Sunday- Day 2- we got to start the real fun. ACTUALLY transforming the stairs. We still had some prep work to do though. First, we ripped up any of the lino that was left, and just put down some extra sheathing so we could get up and down. The lino left a lot of really tacky glue on the treads- so going up them was like being stuck to human fly paper. Not fun. You'll notice our "hopping spots" in several photos.
The issue with our stairs was that they weren't meant to not be carpeted. They were cheap, builder grade, structural stairs. If you know anything about the speed with which houses were built in Edmonton during the last boom, you'll understand- these houses were built to house bodies. They are the furthest thing from custom known to man. My aim is to change this builder grade house into something really special. But more on that later.

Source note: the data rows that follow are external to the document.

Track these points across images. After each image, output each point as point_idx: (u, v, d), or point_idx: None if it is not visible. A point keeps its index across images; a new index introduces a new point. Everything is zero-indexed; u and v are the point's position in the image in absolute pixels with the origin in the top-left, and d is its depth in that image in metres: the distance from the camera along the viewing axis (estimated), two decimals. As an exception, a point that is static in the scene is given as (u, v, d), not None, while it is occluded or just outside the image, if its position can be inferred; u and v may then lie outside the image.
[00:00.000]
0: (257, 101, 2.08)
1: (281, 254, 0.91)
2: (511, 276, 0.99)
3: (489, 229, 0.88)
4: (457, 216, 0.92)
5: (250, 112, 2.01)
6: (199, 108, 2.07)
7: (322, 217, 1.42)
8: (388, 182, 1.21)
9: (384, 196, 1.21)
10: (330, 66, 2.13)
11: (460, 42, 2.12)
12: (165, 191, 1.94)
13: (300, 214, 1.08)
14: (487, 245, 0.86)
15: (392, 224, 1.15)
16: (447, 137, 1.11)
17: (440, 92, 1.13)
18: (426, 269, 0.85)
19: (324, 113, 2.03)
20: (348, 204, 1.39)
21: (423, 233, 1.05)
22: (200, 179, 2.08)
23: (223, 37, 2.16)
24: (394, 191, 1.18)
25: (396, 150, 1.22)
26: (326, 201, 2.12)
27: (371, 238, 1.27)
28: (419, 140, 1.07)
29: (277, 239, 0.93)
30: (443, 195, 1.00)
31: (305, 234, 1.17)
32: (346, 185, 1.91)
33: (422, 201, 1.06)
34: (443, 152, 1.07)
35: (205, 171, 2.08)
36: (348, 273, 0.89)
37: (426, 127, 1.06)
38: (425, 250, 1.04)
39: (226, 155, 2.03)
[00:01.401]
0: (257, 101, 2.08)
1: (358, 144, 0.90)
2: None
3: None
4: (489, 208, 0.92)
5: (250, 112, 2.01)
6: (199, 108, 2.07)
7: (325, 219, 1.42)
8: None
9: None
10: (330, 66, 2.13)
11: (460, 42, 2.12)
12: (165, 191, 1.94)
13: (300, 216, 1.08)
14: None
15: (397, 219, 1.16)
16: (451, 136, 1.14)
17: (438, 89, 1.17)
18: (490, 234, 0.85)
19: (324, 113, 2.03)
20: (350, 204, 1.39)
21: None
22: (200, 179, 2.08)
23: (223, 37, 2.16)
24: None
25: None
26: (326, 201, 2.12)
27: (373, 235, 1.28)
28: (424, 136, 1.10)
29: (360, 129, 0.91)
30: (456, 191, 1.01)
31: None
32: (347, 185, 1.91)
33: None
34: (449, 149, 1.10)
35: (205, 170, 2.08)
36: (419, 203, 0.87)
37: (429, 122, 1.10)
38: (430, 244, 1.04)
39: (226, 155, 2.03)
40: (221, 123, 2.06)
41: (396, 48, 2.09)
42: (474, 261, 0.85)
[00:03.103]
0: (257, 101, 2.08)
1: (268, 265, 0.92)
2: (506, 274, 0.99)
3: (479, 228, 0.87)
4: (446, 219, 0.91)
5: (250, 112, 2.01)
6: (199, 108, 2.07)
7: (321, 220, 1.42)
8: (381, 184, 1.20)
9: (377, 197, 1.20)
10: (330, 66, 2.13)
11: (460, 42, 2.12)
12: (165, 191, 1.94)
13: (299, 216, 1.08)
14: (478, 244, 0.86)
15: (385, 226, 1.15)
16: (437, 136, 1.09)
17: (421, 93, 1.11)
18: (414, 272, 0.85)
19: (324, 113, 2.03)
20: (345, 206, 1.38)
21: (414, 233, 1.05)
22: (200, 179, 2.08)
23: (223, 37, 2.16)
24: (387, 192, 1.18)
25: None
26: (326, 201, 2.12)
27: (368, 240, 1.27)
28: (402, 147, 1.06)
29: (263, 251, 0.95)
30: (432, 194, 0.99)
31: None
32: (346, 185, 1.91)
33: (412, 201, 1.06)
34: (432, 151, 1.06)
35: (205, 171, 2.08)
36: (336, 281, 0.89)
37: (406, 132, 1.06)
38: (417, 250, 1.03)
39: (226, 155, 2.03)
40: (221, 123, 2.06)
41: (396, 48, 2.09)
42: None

So- structural stairs. Made of plywood and particle board. The treads were smooth and level because whomever installed the lino put new fiber board on top of the existing particle board treads in order to level them. But the edges were...well...take a look:
So we measured how long each tread was and bought 41 feet of Hemlock door and window casing that was 1.5 inches wide. It was perfect- straight, smooth, and the right width. Sunday we measured each tread again and cut a piece of moulding to fit. Each piece was then pre-nailed with finishing nails, and we applied PL400 construction adhesive on the back. Then we fit them in place, and finished nailing the nails through. It was SUCH an improvement already!! Look!
|Pre-nailed every few inches. Nothing precise. If it looked like we needed more, we added more.|
|Glue in a wave pattern. A la Mike Holmes.|
|TA DA!! Bottom stair with new nosing, top stair with ugly old nosing.|
So now all the stairs are properly nosed. They don't look like a dog chewed on them anymore. Which is important, if we're going to go to all this trouble of papering them and staining them and polying them, they'd sure as heck better look smooth and professional when they're done. A few hours of prep, but so worth the 60$ in trim and the time. Taking a page out of Mike Holmes' book: Do It RIGHT the first time!